DATA EXCERPTS:
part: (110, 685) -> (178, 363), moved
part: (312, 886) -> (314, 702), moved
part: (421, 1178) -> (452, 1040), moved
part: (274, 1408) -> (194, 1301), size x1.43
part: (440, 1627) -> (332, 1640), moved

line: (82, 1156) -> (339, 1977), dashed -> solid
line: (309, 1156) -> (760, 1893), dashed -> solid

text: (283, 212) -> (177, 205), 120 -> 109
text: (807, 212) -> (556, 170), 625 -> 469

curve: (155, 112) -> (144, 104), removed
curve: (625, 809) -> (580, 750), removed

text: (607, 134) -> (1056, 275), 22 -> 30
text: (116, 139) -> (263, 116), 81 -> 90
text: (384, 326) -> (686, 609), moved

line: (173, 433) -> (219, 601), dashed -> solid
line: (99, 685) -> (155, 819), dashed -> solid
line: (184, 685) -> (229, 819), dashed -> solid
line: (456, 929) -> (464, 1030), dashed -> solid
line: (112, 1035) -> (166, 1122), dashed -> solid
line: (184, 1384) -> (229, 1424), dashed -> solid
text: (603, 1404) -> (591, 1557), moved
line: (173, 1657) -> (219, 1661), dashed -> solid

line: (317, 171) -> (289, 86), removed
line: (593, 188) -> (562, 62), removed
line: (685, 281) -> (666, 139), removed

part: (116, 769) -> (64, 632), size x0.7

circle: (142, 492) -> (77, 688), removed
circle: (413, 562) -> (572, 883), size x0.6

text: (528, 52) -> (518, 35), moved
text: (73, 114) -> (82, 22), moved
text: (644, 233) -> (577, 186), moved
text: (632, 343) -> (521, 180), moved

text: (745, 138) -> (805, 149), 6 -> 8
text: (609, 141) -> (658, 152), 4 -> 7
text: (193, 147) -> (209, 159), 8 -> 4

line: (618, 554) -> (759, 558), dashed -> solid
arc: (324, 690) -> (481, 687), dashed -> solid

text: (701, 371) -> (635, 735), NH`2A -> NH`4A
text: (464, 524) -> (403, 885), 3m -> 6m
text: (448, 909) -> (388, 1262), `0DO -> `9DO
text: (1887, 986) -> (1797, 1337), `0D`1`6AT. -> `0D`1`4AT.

EXERCISE OBJECTIVE: Scan the data above; copy every line where "dashed" appears.

TASK OUTPUT:
line: (82, 1156) -> (339, 1977), dashed -> solid
line: (309, 1156) -> (760, 1893), dashed -> solid
line: (173, 433) -> (219, 601), dashed -> solid
line: (99, 685) -> (155, 819), dashed -> solid
line: (184, 685) -> (229, 819), dashed -> solid
line: (456, 929) -> (464, 1030), dashed -> solid
line: (112, 1035) -> (166, 1122), dashed -> solid
line: (184, 1384) -> (229, 1424), dashed -> solid
line: (173, 1657) -> (219, 1661), dashed -> solid
line: (618, 554) -> (759, 558), dashed -> solid
arc: (324, 690) -> (481, 687), dashed -> solid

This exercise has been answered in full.